In merito all’imperativo della produttività coatta, Solnit 
aggiunge: "Un’ulteriore conferma che la nostra società è profondamente 
malata consiste nella nostra bizzarra gerarchia valoriale. Oggi, essere 
impegnati a tutte le ore è considerato un valore positivo. Qualcosa di 
cui vantarsi... Essere attivi, anzi, iper-attivi è un pre-requisito. II 
multitasking qualcosa da dichiarare sul curriculum sotto la voce 
"abilità". Chi non soffre di attention deficit disorder viene 
guardato con diffidenza. Siamo terrorizzati dall’idea di sviluppare 
relazioni umane autentiche e per tanto ci barrichiamo dietro a un muro 
di interazioni fasulle. Passiamo gran parte della nostra giornata a 
prenderci cura dei nostri gingilli tecnologici per evitare di 
confrontarci con esseri in carne e ossa”.
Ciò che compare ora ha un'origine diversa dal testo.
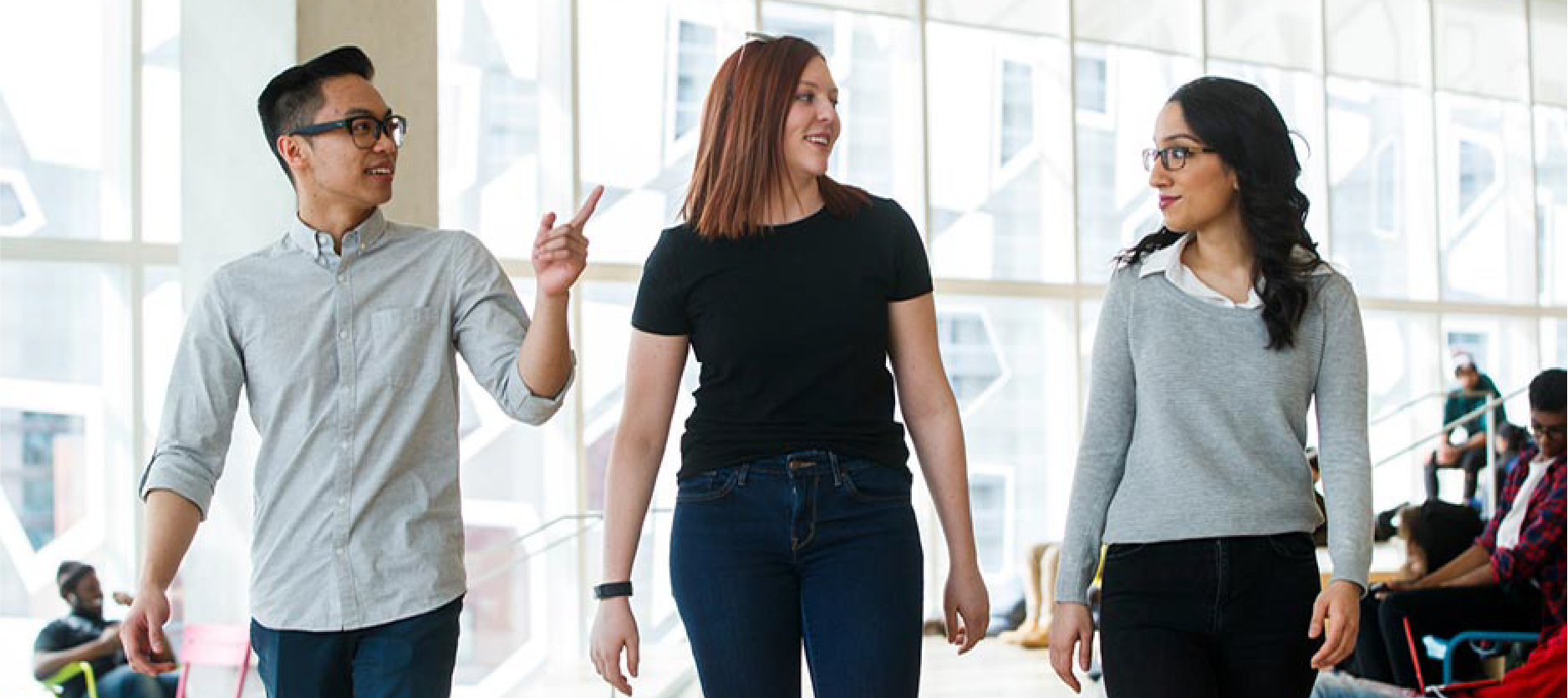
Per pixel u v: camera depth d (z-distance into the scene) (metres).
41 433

La conclusione di Solnit? “Credo che sia arrivato il 
momento di risvegliarci dal lungo torpore.” In un certo senso, siamo 
diventati zombie. Il che spiega il succeso popolare di serie come The Walking Dead. I morti che camminano, senza guardare mai in alto,
 siamo noi. Attraverso la metafora del mostro lobotomizzato, la 
televisione ci restituisce un'immagine al tempo stesso fedele e distorta
 della nostra vera natura.
Il nuovo libro di Rebecca Solnit, The Faraway Nearby, è previsto a giugno negli Stati Uniti.